My professional career has mostly been comprised of playing with hundreds of different musicians and learning thousands of songs. Yes, thousands. Most of my ‘practice’ time was spend learning different songs in all sorts of styles and genres. I’ve played rock, pop, disco, country, jazz, smooth jazz, hip hop, latin, world music and blues… just to name a few! I’ve become very good at learning songs. I’ve also (over a long period of time) learned all sorts of basslines. I have become a better songwriter because I’ve played a tonne of great songs over the years. I’ve become a better singer too because I often sing lead or background vocals on a lot of my gigs.

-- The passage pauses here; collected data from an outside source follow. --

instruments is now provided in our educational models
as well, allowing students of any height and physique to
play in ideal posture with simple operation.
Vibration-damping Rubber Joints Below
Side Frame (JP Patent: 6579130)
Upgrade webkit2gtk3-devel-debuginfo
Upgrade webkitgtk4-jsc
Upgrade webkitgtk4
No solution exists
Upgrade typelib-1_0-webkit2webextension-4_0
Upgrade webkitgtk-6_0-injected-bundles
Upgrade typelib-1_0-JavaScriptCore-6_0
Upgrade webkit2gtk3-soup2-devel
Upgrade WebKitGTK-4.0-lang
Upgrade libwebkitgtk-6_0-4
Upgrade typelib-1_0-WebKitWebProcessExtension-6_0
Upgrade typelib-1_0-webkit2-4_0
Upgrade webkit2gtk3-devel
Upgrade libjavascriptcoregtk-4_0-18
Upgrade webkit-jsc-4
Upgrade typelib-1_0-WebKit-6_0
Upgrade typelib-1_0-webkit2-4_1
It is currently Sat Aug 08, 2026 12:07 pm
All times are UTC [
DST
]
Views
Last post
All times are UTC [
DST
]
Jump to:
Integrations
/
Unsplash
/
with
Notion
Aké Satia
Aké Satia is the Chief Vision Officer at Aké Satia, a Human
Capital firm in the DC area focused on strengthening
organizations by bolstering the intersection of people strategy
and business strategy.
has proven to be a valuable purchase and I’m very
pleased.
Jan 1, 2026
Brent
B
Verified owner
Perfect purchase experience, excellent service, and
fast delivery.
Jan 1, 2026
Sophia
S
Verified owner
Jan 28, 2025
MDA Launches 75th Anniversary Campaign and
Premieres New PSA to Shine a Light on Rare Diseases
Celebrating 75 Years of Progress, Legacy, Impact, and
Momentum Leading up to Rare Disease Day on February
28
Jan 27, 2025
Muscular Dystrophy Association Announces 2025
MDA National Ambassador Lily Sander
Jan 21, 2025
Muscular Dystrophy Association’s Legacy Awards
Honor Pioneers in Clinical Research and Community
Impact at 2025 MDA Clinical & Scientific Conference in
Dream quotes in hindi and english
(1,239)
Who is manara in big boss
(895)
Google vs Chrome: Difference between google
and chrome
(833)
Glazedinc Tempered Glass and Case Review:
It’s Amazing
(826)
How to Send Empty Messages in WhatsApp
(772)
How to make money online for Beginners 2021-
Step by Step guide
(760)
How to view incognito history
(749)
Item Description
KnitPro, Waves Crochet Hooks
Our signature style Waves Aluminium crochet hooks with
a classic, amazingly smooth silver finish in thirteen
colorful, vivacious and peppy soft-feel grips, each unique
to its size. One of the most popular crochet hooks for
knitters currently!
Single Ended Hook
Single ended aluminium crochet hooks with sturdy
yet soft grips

The astounding view of musicality is that it’s much more esteemed to play ‘original’ music than to ‘cover’ other people’s music. Although I tend to agree, I’d like to suggest that those who write their own music have a lot more inspiration and tools to draw from if they have more influences and know more of ‘other people’s songs’. Songwriters are influenced by anything and everything. Most songs aren’t about ‘music’ just as most paintings aren’t about ‘art’, but having a strong understanding of how the greatest songs are created and played will give you a huge advantage when left to your own devices.
When it comes to your instrument, it’s really cool to explore and enjoy your instrument without conforming to any rules. Some of the coolest, most original techniques have been discovered this way. Having said that, when you start to break down all the techniques, licks and styles of your favorite players, you’ll soon have a repertoire of techniques that mesh with each other and start to become your own voice. You’ll start to copy certain styles you like from someone’s playing while leaving others. If you like a vocal line, learn it on your bass. If you like anything from any instrument, try to learn it. Use the limitations of your instrument to find new techniques of playing something that can’t be done with traditional technique.
Don’t worry about copying your favorite players. Learn what they’ve done and use it to further the influence of music. As musicians, we ‘give’ our music to our listeners. You’re not going to like everything you hear. Simply accept all music respectfully and take what you like, leave what you don’t like and share what you’ve gathered so that the process can repeat through the listeners who you’ve influenced.
** Author’s note: I have read hundreds of blogs on copycat bassists. I’ve taken some parts from several and left what I didn’t like. I added a pinch of salt and my own two cents and I hope you have enjoyed the final result. Please feel free to copy, borrow, steal and or manipulate any aspect of this blog.